The Nagasaki bombing

  • During COVID lockdown, Adam became obsessed with whether the Nagasaki mission followed orders.
  • The primary target was Kokura, but it was clouded over. Strict orders required visual identification of the target. They went to Nagasaki (secondary target), also clouded over.
  • The official account claims a miraculous hole in the clouds opened on the third pass. But they missed the aiming point by a large margin — the bomb hit on the other side of a hill.
  • Multiple accounts from crew members are flatly inconsistent. Some suggest they had decided to drop the bomb by radar regardless of visual confirmation — against direct orders.
  • Curtis LeMay wanted to court-martial them, but the war ended, making it a PR problem.
  • Striking implication: 2 of the 2 nuclear weapons ever used in combat (Hiroshima and Nagasaki) may both have involved insubordination — Hiroshima’s crew also reportedly deviated from orders.

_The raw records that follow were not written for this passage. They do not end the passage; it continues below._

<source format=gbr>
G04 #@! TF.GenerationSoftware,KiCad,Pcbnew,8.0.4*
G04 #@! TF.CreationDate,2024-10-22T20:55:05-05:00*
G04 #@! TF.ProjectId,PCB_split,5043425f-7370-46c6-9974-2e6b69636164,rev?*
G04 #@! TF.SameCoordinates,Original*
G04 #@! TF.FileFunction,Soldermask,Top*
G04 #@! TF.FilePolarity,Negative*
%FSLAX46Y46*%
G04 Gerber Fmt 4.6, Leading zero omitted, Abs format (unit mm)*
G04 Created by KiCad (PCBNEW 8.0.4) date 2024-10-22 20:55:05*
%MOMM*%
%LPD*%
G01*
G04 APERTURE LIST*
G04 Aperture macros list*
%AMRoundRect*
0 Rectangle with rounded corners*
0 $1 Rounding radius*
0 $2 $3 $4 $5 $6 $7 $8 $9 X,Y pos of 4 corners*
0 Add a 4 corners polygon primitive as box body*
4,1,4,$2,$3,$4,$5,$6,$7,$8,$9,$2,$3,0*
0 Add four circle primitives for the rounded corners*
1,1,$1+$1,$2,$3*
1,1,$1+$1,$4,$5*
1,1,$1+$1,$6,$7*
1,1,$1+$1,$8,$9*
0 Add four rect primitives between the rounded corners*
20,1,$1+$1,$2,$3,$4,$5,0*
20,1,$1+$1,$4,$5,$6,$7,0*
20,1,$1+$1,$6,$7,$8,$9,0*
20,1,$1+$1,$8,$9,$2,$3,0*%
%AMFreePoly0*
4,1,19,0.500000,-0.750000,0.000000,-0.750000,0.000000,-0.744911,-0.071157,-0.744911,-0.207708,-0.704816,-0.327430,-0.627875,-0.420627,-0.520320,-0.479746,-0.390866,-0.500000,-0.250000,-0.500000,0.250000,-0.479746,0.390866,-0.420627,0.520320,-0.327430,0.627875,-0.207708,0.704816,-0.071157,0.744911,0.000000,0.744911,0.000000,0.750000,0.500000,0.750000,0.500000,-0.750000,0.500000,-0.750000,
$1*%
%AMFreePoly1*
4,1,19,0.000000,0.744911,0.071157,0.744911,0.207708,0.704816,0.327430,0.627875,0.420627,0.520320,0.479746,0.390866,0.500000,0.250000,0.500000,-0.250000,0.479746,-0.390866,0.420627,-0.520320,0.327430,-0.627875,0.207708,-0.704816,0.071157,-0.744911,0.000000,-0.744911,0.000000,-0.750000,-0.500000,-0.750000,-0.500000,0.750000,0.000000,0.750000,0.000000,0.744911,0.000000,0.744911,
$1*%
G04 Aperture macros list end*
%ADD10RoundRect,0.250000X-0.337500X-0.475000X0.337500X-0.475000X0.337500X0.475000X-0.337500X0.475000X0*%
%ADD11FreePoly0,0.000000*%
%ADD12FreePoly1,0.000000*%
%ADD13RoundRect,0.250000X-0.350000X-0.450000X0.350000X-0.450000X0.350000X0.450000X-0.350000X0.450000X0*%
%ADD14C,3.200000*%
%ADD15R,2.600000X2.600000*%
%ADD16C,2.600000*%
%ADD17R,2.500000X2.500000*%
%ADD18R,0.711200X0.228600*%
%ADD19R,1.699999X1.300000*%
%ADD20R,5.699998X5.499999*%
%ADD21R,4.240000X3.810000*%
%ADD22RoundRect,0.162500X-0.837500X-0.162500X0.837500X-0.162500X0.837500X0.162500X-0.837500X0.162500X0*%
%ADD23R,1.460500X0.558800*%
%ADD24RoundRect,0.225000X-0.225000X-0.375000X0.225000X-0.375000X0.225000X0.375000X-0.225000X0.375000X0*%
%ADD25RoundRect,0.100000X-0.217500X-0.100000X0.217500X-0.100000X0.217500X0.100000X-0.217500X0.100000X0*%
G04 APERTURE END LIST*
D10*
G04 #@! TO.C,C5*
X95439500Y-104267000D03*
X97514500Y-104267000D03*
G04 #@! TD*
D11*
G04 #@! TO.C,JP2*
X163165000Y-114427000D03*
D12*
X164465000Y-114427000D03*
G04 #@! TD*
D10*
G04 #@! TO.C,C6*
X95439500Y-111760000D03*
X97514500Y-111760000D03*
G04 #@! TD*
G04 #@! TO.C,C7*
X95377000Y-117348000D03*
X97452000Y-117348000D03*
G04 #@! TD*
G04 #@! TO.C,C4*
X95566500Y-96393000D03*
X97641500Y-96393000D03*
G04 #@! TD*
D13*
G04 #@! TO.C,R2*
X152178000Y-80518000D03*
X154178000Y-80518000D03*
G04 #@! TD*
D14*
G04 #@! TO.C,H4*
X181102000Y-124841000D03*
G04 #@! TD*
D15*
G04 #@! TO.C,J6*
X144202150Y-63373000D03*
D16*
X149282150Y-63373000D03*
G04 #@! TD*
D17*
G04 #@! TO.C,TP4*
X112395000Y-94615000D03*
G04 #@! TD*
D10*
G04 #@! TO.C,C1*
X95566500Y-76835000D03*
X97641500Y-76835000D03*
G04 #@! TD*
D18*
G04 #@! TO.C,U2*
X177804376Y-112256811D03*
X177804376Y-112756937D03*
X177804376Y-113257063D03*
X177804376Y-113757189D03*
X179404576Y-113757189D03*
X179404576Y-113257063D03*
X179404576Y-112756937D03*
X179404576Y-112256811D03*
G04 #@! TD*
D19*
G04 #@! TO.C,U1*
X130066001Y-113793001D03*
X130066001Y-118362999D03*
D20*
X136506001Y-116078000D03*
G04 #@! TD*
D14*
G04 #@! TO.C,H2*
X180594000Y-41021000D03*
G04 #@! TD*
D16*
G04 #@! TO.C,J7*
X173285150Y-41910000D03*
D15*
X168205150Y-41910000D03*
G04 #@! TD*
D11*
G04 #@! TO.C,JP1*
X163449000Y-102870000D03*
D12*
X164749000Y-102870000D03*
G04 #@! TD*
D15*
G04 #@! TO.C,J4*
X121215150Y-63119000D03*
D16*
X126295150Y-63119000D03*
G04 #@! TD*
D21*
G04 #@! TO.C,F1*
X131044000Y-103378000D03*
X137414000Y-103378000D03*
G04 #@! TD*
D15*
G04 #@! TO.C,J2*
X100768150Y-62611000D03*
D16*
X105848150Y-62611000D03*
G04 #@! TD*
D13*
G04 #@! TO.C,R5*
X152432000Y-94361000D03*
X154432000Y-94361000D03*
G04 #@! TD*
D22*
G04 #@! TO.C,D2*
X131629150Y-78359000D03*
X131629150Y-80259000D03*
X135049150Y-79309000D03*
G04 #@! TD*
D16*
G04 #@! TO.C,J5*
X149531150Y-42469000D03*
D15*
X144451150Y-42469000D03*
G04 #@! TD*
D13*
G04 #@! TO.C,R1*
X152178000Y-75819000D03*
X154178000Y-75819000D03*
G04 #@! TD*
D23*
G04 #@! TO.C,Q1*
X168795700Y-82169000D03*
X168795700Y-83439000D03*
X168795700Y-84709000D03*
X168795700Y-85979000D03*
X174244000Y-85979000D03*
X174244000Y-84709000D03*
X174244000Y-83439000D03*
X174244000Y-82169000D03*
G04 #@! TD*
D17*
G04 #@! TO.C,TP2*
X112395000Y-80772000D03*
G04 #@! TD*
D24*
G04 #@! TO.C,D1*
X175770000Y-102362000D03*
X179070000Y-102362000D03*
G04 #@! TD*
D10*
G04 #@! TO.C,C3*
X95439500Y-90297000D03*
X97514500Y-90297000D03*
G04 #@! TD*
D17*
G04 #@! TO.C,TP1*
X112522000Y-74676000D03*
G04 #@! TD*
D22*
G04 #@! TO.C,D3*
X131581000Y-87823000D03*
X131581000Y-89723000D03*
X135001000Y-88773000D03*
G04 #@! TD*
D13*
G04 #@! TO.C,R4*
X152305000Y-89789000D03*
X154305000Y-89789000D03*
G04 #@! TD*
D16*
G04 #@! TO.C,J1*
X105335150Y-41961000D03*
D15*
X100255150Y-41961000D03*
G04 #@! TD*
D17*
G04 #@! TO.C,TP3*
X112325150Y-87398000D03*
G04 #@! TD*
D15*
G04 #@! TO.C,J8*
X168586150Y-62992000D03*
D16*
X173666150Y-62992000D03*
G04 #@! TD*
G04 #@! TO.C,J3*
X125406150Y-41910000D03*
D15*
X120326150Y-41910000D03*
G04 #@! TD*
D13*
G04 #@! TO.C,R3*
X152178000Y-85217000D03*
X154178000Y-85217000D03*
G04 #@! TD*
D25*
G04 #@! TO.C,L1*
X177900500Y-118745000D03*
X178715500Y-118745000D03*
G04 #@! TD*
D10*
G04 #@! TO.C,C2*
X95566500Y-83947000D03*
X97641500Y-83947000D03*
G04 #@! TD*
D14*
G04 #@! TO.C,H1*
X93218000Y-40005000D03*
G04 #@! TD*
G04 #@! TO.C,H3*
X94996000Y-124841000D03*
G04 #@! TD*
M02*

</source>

Nuclear war has also been averted by insubordination (e.g., Petrov not reporting a false alarm).

Adam’s career

  • He has two careers: theoretical physics (collaborating with Leonard Susskind, working on black hole information, holography) and AI at Google DeepMind (Blueshift team on math and reasoning).

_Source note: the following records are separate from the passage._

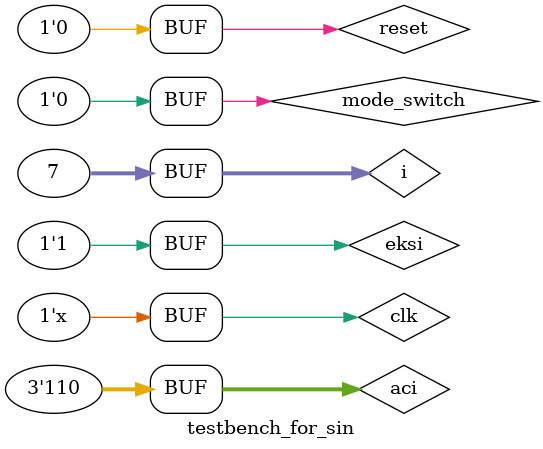
<source format=v>
`timescale 1ns / 1ps

module testbench_for_sin();

reg clk,reset;
reg[2:0] aci;
reg eksi;
reg mode_switch;
wire signed [16:0] out; // FORMAT : Q7.10

integer i;

sincostop uut(.clk(clk),.reset(reset),.eksi(eksi),.aci(aci),.out(out),.mode_switch(mode_switch));

always #5 clk=~clk;

initial begin

clk=1;
reset=1;
#50;
reset=0;
eksi=0;
#50;

mode_switch=1;

for (i=0;i<=6;i=i+1) begin
    aci=i;
    #10;
end

mode_switch=0;

for (i=0;i<=6;i=i+1) begin
    aci=i;
    #10;
end

#50
eksi=1;

for (i=0;i<=6;i=i+1) begin
    aci=i;
    #10;
end

end


endmodule

</source>
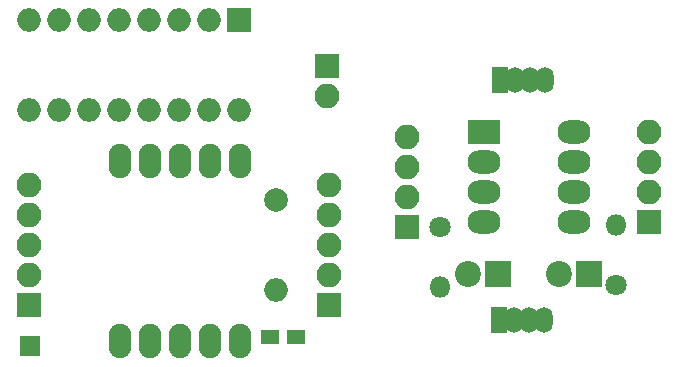
<source format=gbr>
G04 #@! TF.FileFunction,Soldermask,Top*
%FSLAX46Y46*%
G04 Gerber Fmt 4.6, Leading zero omitted, Abs format (unit mm)*
G04 Created by KiCad (PCBNEW 4.0.7) date 12/08/18 06:10:40*
%MOMM*%
%LPD*%
G01*
G04 APERTURE LIST*
%ADD10C,0.100000*%
%ADD11R,2.100000X2.100000*%
%ADD12O,2.100000X2.100000*%
%ADD13R,2.000000X2.000000*%
%ADD14O,2.000000X2.000000*%
%ADD15O,1.924000X2.924000*%
%ADD16C,2.000000*%
%ADD17R,1.600000X1.300000*%
%ADD18R,1.750000X1.750000*%
%ADD19R,2.800000X2.000000*%
%ADD20O,2.800000X2.000000*%
%ADD21R,2.200000X2.200000*%
%ADD22C,2.200000*%
%ADD23C,1.800000*%
%ADD24O,1.800000X1.800000*%
%ADD25R,1.470000X2.200000*%
%ADD26O,1.470000X2.200000*%
G04 APERTURE END LIST*
D10*
D11*
X100584000Y-28498800D03*
D12*
X100584000Y-31038800D03*
D11*
X100685600Y-48768000D03*
D12*
X100685600Y-46228000D03*
X100685600Y-43688000D03*
X100685600Y-41148000D03*
X100685600Y-38608000D03*
D13*
X93065600Y-24638000D03*
D14*
X75285600Y-32258000D03*
X90525600Y-24638000D03*
X77825600Y-32258000D03*
X87985600Y-24638000D03*
X80365600Y-32258000D03*
X85445600Y-24638000D03*
X82905600Y-32258000D03*
X82905600Y-24638000D03*
X85445600Y-32258000D03*
X80365600Y-24638000D03*
X87985600Y-32258000D03*
X77825600Y-24638000D03*
X90525600Y-32258000D03*
X75285600Y-24638000D03*
X93065600Y-32258000D03*
D15*
X83007200Y-51816000D03*
X85547200Y-51816000D03*
X88087200Y-51816000D03*
X90627200Y-51816000D03*
X93167200Y-51816000D03*
X93167200Y-36576000D03*
X90627200Y-36576000D03*
X88087200Y-36576000D03*
X85547200Y-36576000D03*
X83007200Y-36576000D03*
D11*
X75285600Y-48768000D03*
D12*
X75285600Y-46228000D03*
X75285600Y-43688000D03*
X75285600Y-41148000D03*
X75285600Y-38608000D03*
D16*
X96215200Y-39878000D03*
D14*
X96215200Y-47498000D03*
D17*
X95724800Y-51460400D03*
X97924800Y-51460400D03*
D18*
X75387200Y-52273200D03*
D19*
X113817400Y-34137600D03*
D20*
X121437400Y-41757600D03*
X113817400Y-36677600D03*
X121437400Y-39217600D03*
X113817400Y-39217600D03*
X121437400Y-36677600D03*
X113817400Y-41757600D03*
X121437400Y-34137600D03*
D11*
X107340400Y-42138600D03*
D12*
X107340400Y-39598600D03*
X107340400Y-37058600D03*
X107340400Y-34518600D03*
D21*
X122732800Y-46177200D03*
D22*
X120192800Y-46177200D03*
D21*
X115011200Y-46177200D03*
D22*
X112471200Y-46177200D03*
D11*
X127787400Y-41757600D03*
D12*
X127787400Y-39217600D03*
X127787400Y-36677600D03*
X127787400Y-34137600D03*
D23*
X125018800Y-47091600D03*
D24*
X125018800Y-42011600D03*
D23*
X110083600Y-42164000D03*
D24*
X110083600Y-47244000D03*
D25*
X115214400Y-29692600D03*
D26*
X116484400Y-29692600D03*
X117754400Y-29692600D03*
X119024400Y-29692600D03*
D25*
X115087400Y-50012600D03*
D26*
X116357400Y-50012600D03*
X117627400Y-50012600D03*
X118897400Y-50012600D03*
M02*

</source>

  • Physics moves slowly with high counterfactual impact per paper; AI moves fast with lower individual counterfactual impact but vastly greater total impact.
  • He attributes physics stagnation to the field’s own success (the Standard Model cleaned up particle physics) rather than dysfunction, though he acknowledges fads and overconfident predictions (e.g., pre-LHC supersymmetry claims).
  • Timeline to automation as a physicist: He could imagine full automation within ~5 years, roughly coinciding with ASI.